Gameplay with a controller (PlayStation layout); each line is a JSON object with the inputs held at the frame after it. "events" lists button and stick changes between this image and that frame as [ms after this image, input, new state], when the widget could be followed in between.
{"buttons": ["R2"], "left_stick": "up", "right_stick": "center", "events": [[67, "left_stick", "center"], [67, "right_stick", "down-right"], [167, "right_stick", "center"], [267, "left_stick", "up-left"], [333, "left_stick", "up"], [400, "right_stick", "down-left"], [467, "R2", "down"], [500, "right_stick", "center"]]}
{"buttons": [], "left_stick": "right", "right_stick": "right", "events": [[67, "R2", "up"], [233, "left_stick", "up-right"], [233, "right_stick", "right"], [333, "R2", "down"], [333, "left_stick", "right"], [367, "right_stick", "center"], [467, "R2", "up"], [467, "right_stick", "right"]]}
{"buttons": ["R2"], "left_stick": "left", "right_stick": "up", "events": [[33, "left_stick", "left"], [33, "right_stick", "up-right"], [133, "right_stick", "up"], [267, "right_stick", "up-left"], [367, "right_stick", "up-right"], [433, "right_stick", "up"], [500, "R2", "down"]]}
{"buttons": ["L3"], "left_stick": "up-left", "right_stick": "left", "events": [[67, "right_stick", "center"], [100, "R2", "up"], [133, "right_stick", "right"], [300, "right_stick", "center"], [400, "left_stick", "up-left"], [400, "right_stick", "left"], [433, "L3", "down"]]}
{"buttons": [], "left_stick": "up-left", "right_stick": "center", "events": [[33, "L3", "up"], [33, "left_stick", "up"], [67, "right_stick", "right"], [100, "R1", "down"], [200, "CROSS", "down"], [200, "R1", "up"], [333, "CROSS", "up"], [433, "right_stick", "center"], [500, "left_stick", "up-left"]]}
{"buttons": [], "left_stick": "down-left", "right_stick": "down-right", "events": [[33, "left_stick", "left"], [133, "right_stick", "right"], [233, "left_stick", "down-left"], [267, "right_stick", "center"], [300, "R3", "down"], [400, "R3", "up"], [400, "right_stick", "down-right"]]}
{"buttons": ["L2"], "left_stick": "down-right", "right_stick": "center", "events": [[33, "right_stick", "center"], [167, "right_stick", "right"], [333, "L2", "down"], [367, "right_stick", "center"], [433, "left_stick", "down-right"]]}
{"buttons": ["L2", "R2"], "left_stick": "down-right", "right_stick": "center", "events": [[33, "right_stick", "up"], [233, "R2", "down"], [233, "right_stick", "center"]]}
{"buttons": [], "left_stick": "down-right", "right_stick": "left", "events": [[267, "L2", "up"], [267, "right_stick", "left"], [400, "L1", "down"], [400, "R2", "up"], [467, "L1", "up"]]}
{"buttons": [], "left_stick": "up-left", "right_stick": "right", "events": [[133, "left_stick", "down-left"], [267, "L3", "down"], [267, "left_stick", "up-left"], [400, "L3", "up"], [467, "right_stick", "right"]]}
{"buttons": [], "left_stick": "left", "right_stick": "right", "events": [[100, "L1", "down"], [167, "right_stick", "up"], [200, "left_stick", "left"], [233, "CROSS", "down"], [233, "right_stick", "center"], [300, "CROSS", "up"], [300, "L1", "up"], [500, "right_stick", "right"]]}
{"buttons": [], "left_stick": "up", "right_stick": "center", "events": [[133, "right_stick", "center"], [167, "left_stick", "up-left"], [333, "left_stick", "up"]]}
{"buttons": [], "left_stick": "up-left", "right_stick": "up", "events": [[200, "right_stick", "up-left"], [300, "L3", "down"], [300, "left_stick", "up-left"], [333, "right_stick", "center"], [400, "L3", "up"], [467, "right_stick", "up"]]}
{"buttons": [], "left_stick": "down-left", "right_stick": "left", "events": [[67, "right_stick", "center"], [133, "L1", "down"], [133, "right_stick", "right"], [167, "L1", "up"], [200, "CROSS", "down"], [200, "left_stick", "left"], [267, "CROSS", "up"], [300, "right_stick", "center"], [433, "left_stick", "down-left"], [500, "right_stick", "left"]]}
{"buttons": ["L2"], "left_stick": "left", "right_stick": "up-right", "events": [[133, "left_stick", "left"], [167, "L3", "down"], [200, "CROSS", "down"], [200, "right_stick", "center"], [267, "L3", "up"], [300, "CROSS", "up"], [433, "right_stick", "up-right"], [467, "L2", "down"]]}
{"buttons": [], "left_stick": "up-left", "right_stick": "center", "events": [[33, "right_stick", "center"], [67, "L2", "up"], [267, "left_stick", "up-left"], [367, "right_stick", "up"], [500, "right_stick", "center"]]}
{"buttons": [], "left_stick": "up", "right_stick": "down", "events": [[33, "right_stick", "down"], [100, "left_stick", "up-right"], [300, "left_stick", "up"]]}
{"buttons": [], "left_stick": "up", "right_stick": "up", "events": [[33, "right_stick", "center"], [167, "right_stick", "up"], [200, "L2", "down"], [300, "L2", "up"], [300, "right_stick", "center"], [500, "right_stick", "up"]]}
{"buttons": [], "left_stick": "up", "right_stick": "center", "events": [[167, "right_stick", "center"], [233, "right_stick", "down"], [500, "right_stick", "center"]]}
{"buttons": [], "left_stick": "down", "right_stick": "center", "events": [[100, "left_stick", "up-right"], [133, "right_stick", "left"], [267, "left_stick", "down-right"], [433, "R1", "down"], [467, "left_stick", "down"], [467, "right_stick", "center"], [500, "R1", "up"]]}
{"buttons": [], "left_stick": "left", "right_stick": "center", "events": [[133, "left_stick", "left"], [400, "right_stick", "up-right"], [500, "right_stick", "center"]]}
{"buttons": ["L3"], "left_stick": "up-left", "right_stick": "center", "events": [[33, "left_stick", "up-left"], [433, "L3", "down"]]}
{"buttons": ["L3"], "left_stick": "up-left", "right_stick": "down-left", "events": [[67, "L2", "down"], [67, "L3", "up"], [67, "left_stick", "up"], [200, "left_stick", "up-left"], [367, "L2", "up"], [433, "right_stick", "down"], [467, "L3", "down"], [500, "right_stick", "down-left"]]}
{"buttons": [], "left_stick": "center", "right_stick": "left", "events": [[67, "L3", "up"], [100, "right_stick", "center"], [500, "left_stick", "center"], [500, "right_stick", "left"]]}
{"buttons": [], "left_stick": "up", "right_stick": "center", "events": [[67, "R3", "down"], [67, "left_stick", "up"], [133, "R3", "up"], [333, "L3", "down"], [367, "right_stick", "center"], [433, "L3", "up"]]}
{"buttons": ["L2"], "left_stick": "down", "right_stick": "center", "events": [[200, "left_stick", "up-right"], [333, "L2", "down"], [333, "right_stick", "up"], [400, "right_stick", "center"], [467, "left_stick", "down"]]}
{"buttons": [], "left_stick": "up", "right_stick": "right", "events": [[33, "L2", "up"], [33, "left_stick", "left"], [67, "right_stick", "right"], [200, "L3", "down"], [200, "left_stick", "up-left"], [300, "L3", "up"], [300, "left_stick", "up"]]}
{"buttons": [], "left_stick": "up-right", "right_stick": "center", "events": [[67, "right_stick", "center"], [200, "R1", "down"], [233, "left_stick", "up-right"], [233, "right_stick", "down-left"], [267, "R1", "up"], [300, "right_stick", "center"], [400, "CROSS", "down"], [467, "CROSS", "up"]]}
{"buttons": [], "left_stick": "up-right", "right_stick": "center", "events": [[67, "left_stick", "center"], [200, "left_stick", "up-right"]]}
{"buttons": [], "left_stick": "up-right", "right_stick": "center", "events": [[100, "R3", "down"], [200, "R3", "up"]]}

• [EXERCISE]: Output all of the data again, exactly.

• [RESULT OF THIS TASK]:
Gameplay with a controller (PlayStation layout); each line is a JSON object with the inputs held at the frame after it. "events" lists button and stick changes between this image and that frame as [ms after this image, input, new state], when the widget could be followed in between.
{"buttons": ["R2"], "left_stick": "up", "right_stick": "center", "events": [[67, "left_stick", "center"], [67, "right_stick", "down-right"], [167, "right_stick", "center"], [267, "left_stick", "up-left"], [333, "left_stick", "up"], [400, "right_stick", "down-left"], [467, "R2", "down"], [500, "right_stick", "center"]]}
{"buttons": [], "left_stick": "right", "right_stick": "right", "events": [[67, "R2", "up"], [233, "left_stick", "up-right"], [233, "right_stick", "right"], [333, "R2", "down"], [333, "left_stick", "right"], [367, "right_stick", "center"], [467, "R2", "up"], [467, "right_stick", "right"]]}
{"buttons": ["R2"], "left_stick": "left", "right_stick": "up", "events": [[33, "left_stick", "left"], [33, "right_stick", "up-right"], [133, "right_stick", "up"], [267, "right_stick", "up-left"], [367, "right_stick", "up-right"], [433, "right_stick", "up"], [500, "R2", "down"]]}
{"buttons": ["L3"], "left_stick": "up-left", "right_stick": "left", "events": [[67, "right_stick", "center"], [100, "R2", "up"], [133, "right_stick", "right"], [300, "right_stick", "center"], [400, "left_stick", "up-left"], [400, "right_stick", "left"], [433, "L3", "down"]]}
{"buttons": [], "left_stick": "up-left", "right_stick": "center", "events": [[33, "L3", "up"], [33, "left_stick", "up"], [67, "right_stick", "right"], [100, "R1", "down"], [200, "CROSS", "down"], [200, "R1", "up"], [333, "CROSS", "up"], [433, "right_stick", "center"], [500, "left_stick", "up-left"]]}
{"buttons": [], "left_stick": "down-left", "right_stick": "down-right", "events": [[33, "left_stick", "left"], [133, "right_stick", "right"], [233, "left_stick", "down-left"], [267, "right_stick", "center"], [300, "R3", "down"], [400, "R3", "up"], [400, "right_stick", "down-right"]]}
{"buttons": ["L2"], "left_stick": "down-right", "right_stick": "center", "events": [[33, "right_stick", "center"], [167, "right_stick", "right"], [333, "L2", "down"], [367, "right_stick", "center"], [433, "left_stick", "down-right"]]}
{"buttons": ["L2", "R2"], "left_stick": "down-right", "right_stick": "center", "events": [[33, "right_stick", "up"], [233, "R2", "down"], [233, "right_stick", "center"]]}
{"buttons": [], "left_stick": "down-right", "right_stick": "left", "events": [[267, "L2", "up"], [267, "right_stick", "left"], [400, "L1", "down"], [400, "R2", "up"], [467, "L1", "up"]]}
{"buttons": [], "left_stick": "up-left", "right_stick": "right", "events": [[133, "left_stick", "down-left"], [267, "L3", "down"], [267, "left_stick", "up-left"], [400, "L3", "up"], [467, "right_stick", "right"]]}
{"buttons": [], "left_stick": "left", "right_stick": "right", "events": [[100, "L1", "down"], [167, "right_stick", "up"], [200, "left_stick", "left"], [233, "CROSS", "down"], [233, "right_stick", "center"], [300, "CROSS", "up"], [300, "L1", "up"], [500, "right_stick", "right"]]}
{"buttons": [], "left_stick": "up", "right_stick": "center", "events": [[133, "right_stick", "center"], [167, "left_stick", "up-left"], [333, "left_stick", "up"]]}
{"buttons": [], "left_stick": "up-left", "right_stick": "up", "events": [[200, "right_stick", "up-left"], [300, "L3", "down"], [300, "left_stick", "up-left"], [333, "right_stick", "center"], [400, "L3", "up"], [467, "right_stick", "up"]]}
{"buttons": [], "left_stick": "down-left", "right_stick": "left", "events": [[67, "right_stick", "center"], [133, "L1", "down"], [133, "right_stick", "right"], [167, "L1", "up"], [200, "CROSS", "down"], [200, "left_stick", "left"], [267, "CROSS", "up"], [300, "right_stick", "center"], [433, "left_stick", "down-left"], [500, "right_stick", "left"]]}
{"buttons": ["L2"], "left_stick": "left", "right_stick": "up-right", "events": [[133, "left_stick", "left"], [167, "L3", "down"], [200, "CROSS", "down"], [200, "right_stick", "center"], [267, "L3", "up"], [300, "CROSS", "up"], [433, "right_stick", "up-right"], [467, "L2", "down"]]}
{"buttons": [], "left_stick": "up-left", "right_stick": "center", "events": [[33, "right_stick", "center"], [67, "L2", "up"], [267, "left_stick", "up-left"], [367, "right_stick", "up"], [500, "right_stick", "center"]]}
{"buttons": [], "left_stick": "up", "right_stick": "down", "events": [[33, "right_stick", "down"], [100, "left_stick", "up-right"], [300, "left_stick", "up"]]}
{"buttons": [], "left_stick": "up", "right_stick": "up", "events": [[33, "right_stick", "center"], [167, "right_stick", "up"], [200, "L2", "down"], [300, "L2", "up"], [300, "right_stick", "center"], [500, "right_stick", "up"]]}
{"buttons": [], "left_stick": "up", "right_stick": "center", "events": [[167, "right_stick", "center"], [233, "right_stick", "down"], [500, "right_stick", "center"]]}
{"buttons": [], "left_stick": "down", "right_stick": "center", "events": [[100, "left_stick", "up-right"], [133, "right_stick", "left"], [267, "left_stick", "down-right"], [433, "R1", "down"], [467, "left_stick", "down"], [467, "right_stick", "center"], [500, "R1", "up"]]}
{"buttons": [], "left_stick": "left", "right_stick": "center", "events": [[133, "left_stick", "left"], [400, "right_stick", "up-right"], [500, "right_stick", "center"]]}
{"buttons": ["L3"], "left_stick": "up-left", "right_stick": "center", "events": [[33, "left_stick", "up-left"], [433, "L3", "down"]]}
{"buttons": ["L3"], "left_stick": "up-left", "right_stick": "down-left", "events": [[67, "L2", "down"], [67, "L3", "up"], [67, "left_stick", "up"], [200, "left_stick", "up-left"], [367, "L2", "up"], [433, "right_stick", "down"], [467, "L3", "down"], [500, "right_stick", "down-left"]]}
{"buttons": [], "left_stick": "center", "right_stick": "left", "events": [[67, "L3", "up"], [100, "right_stick", "center"], [500, "left_stick", "center"], [500, "right_stick", "left"]]}
{"buttons": [], "left_stick": "up", "right_stick": "center", "events": [[67, "R3", "down"], [67, "left_stick", "up"], [133, "R3", "up"], [333, "L3", "down"], [367, "right_stick", "center"], [433, "L3", "up"]]}
{"buttons": ["L2"], "left_stick": "down", "right_stick": "center", "events": [[200, "left_stick", "up-right"], [333, "L2", "down"], [333, "right_stick", "up"], [400, "right_stick", "center"], [467, "left_stick", "down"]]}
{"buttons": [], "left_stick": "up", "right_stick": "right", "events": [[33, "L2", "up"], [33, "left_stick", "left"], [67, "right_stick", "right"], [200, "L3", "down"], [200, "left_stick", "up-left"], [300, "L3", "up"], [300, "left_stick", "up"]]}
{"buttons": [], "left_stick": "up-right", "right_stick": "center", "events": [[67, "right_stick", "center"], [200, "R1", "down"], [233, "left_stick", "up-right"], [233, "right_stick", "down-left"], [267, "R1", "up"], [300, "right_stick", "center"], [400, "CROSS", "down"], [467, "CROSS", "up"]]}
{"buttons": [], "left_stick": "up-right", "right_stick": "center", "events": [[67, "left_stick", "center"], [200, "left_stick", "up-right"]]}
{"buttons": [], "left_stick": "up-right", "right_stick": "center", "events": [[100, "R3", "down"], [200, "R3", "up"]]}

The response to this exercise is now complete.